II.
“Devil May Care,” the latest post-Fleming James Bond novel, is another ”horribly efficient” contribution to the Bond canon. British author Sebastian Faulks, better known for literary works like his novel ”Birdsong,” cranked out his bit of the Bond saga in a mere six weeks. It’s not hard to tell. The story reads as if Faulks sat down with a stack of paperbacks from Fleming’s back catalog and a copy of Umberto Eco’s critical essay “Narrative Structure in Fleming,” and started ticking off boxes on the checklist of requisite story elements like a fourth grader writing a book report (his novel is an ADBCADFGEGHBHI on the Eco-meter, by the way).
But Fleming, after all, set a rather ambitious authorial agenda of his own, writing a Bond novel every year during his two-month vacation in Jamaica. And Faulks fakes Fleming so well and with such fun that it’s hard to hold the banality against him.
Consider the panache with which he ticks off those boxes: an Eastern European villain with a hideous deformity and a maniac eccentricity? Check. Here it’s Dr. Julius Gorner, a Lithuanian opiate magnate born with a monkey paw and raised with an obsessive hatred of all things English. Sadistic henchman presented in uncomfortable, occasionally racist caricature? Look no further than Chagrin, the surgically enhanced Viet Minh torture expert with “the epicanthic lids of the Orient and flat, inert features,” who seems to Bond “not fully alive.” Add to this a harebrained technocratic Cold War scheme to flood Britain with heroin and fake a nuclear attack on Russia, a tennis match early in the novel as gripping as golf with Goldfinger, and a jaunt off to Reza Shah’s Persia.

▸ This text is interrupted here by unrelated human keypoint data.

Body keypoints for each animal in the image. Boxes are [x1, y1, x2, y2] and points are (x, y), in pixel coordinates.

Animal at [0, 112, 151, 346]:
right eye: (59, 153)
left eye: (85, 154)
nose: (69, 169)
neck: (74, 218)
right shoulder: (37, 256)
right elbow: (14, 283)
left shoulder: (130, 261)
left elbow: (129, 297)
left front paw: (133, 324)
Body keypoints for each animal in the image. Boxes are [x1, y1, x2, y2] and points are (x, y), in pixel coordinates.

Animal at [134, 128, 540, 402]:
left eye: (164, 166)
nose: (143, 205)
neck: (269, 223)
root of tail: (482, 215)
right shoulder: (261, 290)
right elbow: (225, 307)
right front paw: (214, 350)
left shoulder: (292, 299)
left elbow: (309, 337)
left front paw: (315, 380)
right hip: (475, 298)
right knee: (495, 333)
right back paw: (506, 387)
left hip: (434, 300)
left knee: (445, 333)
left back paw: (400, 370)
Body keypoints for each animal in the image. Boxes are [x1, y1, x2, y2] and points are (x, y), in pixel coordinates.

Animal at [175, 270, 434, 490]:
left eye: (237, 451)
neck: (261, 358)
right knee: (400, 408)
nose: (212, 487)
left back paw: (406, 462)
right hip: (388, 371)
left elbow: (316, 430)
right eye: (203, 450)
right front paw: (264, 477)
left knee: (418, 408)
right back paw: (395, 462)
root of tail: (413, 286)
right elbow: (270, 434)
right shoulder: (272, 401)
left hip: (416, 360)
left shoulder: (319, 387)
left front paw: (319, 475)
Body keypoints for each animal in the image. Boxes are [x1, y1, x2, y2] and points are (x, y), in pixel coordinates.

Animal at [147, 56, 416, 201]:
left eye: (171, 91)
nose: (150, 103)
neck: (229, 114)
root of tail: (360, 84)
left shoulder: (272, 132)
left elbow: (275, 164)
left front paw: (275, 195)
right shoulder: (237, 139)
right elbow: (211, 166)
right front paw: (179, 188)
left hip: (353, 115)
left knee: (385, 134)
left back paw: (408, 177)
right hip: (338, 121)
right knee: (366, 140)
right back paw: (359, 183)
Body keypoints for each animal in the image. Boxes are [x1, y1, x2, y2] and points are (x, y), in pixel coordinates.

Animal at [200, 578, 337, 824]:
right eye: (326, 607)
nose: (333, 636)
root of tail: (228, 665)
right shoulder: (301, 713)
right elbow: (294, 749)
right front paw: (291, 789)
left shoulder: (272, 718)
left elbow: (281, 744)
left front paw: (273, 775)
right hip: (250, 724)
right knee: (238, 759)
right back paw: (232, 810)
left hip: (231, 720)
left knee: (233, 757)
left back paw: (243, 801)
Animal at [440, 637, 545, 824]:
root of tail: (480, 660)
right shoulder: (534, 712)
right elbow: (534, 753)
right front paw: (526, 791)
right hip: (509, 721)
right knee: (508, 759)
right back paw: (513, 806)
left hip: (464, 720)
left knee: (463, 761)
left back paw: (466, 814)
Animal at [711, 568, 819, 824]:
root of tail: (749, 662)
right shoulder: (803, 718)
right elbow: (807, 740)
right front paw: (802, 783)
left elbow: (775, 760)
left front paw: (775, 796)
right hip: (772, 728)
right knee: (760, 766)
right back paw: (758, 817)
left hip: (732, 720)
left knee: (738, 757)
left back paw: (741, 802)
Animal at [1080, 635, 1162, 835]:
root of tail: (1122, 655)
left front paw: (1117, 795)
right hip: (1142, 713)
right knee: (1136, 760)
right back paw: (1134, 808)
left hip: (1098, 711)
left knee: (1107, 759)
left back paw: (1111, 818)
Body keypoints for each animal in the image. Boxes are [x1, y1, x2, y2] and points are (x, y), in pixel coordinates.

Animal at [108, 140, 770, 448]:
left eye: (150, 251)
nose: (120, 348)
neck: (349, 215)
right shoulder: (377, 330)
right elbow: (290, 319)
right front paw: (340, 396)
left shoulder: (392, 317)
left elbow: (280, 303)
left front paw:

On top of it all, not one but two gorgeous and absurdly named girls—Scarlett and Poppy Papava—who are identical twins. Here, pastiche verges on parody, but Faulks treads the line with surprising success.
Then again, Faulks is terribly awkward when he fails. The novel is set in 1967, after the events of Fleming’s last Bond story, “The Man With the Golden Gun,” and though Faulks’ occasional hints at current events evoke the Cold War, cultural toss-offs to the Rolling Stones (“the ones with the hair down to their shoulders that make such a racket”) and hippiedom (“Bond could smell the bonfire whiff of marijuana he’d previously associated only with souks in the grubbier Moroccan towns”) are as cringeworthy as they come. So are some of his more fantastic characters, like Felix Leiter, equipped with arm and leg prostheses after surviving a shark attack in Thunderball, who spends much of the third act cumbersomely clamoring about Tehran, or the soggy-handshaked homosexual CIA agent who double-crosses our virile hero.
But in this novel, the character that counts—Bond himself—is hugely more human than his current cinematic counterpart. Faulks gives us a Bond at the end of his espionage career, recovering from his wife’s murder, dealing with a recent spell of amnesia, and asking himself if he’s still cut out for the job. At the beginning of the story, Bond is on mandatory sabbatical, considering whether or not to trade in his license to kill for a position as a glorified Moneypenny pushing papers for Her Majesty’s Secret Service. “‘You’re tired,’” Bond says to himself, “‘You’re played out. Finished.’” He subjects himself to a regimen of cold showers, hoping to invigorate the younger agent within. A far cry, and a refreshing one, from the invulnerable berserker on the silver screen. Plus, the little facets and foibles that make Bond—scrambled eggs, cold gin, cigarettes—are included here in abundance.
Unlike the dour plot of “Quantum,” this book’s great flaw is that, as a passable imitation of a middling Bond novel, it is not serious enough. Like most of Fleming’s thrillers, this is Hardy Boys for macho misanthropes: an enjoyable few hours of accelerating action, this time with Faulks’ tongue tucked in cheek. But though Faulks clones Fleming’s feel, he doesn’t quite grok his substance, and as a result, the reader feels misplaced, like the novel’s middle aged Bond watching the flower power world unfold around him.
It’s not Faulks’ fault—Fleming brought something ineffable to Bond in his novels, written, as a friend of mine recently put it, “to work out his penis issues about the Empire.” Today, both the Empire and Fleming’s penis are gone for good—and perhaps the James Bond he created is, too.